Resta il fatto che dal punto di vista coranico le difficoltà dell’integrazione e della convivenza con le società occidentali sono consistenti. Derivano dal fatto che il Corano è anche un testo di diritto civile, con norme anche molto dettagliate in tema di diritto di famiglia, di divorzio, di procedura giudiziaria, di uso del denaro; è anche un testo di difesa militare della pura religione monoteista. Si possono superare norme di dettaglio presenti nel Corano, come è stato fatto nelle costituzioni di Stati islamici moderati, tipo il Marocco o la Turchia. Più difficile nella tradizione islamica è superare alcuni principi entro cui quelle norme prendono un senso, tanto sono ribaditi nel Corano, ma che confliggono con le democrazie occidentali. Tra tali principi spiccano: la separazione rigida di genere e di ruoli tra donne e uomini, con la conseguente subordinazione della donna nell’ambito civile; la negazione della libertà di coscienza, per cui è perseguibile penalmente l’apostata, basata sull’idea che l’islam sia la religione definitiva, quella che ha inglobato e superato ebraismo e cristianesimo; la mancata separazione tra comunità religiosa e comunità civile: se è vero che Allah è rabbil halamin, signore dei mondi (prima Sura), è difficile per il musulmano pensare che Dio non sia signore anche dello Stato (principio per altro avanzato pure dai papi teocratici, ma nel cristianesimo si può contrapporvi almeno il motto evangelico: “Date a Cesare quel che è di Cesare, a Dio quel che è di Dio”).
In conclusione, valorizzare nell'islam, ma anche nel cristianesimo, gli aspetti legati alle intuizioni religiose fondamentali e originarie è condizione per una pacifica convivenza dell'islam nelle società laiche e democratiche occidentali e altresì condizione per un'auspicabile collaborazione con altre religioni.

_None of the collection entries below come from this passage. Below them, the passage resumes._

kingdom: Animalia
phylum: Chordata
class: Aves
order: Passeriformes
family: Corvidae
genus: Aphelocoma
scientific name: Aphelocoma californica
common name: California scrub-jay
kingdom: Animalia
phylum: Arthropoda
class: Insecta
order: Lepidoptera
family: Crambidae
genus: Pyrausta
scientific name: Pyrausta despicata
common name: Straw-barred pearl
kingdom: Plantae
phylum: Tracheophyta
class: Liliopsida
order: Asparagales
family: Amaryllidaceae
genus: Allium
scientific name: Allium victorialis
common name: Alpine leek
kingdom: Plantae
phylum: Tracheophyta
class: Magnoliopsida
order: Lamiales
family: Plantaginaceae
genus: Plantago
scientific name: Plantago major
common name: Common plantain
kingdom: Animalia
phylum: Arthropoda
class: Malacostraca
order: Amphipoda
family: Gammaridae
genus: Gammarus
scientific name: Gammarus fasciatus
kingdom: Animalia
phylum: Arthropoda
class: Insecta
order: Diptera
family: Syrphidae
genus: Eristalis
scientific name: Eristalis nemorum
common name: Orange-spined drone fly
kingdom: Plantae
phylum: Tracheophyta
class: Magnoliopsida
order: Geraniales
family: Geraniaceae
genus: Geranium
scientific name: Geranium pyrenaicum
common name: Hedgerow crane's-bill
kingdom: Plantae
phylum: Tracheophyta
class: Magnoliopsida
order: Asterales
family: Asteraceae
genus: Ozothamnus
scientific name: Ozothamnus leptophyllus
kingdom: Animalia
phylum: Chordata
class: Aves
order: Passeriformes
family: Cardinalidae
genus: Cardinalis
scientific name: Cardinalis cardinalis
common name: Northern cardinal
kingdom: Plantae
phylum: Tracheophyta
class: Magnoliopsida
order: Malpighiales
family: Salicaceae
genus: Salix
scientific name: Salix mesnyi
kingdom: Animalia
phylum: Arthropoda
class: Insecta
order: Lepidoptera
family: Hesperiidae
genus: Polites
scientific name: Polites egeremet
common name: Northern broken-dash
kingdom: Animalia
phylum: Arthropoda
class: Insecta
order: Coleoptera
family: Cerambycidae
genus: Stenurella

Occorre però mettere tra parentesi, per ogni religione, la rispettiva dogmatica per quanto dovuta alle diverse tradizioni culturali e le rispettive norme legate alle contingenti situazioni storiche – compito purtroppo improbo ad oggi per teologi e religiosi musulmani. Occorre altresì accettare che le religioni del Libro (ebraica, cristiana e musulmana) siano da intendersi meno quali rivelazioni che hanno da imporsi come la Verità, ma piuttosto come la creativa ricerca ed esperienza di un contatto con l'assoluto, vissuta e testimoniata da uomini e donne straordinari.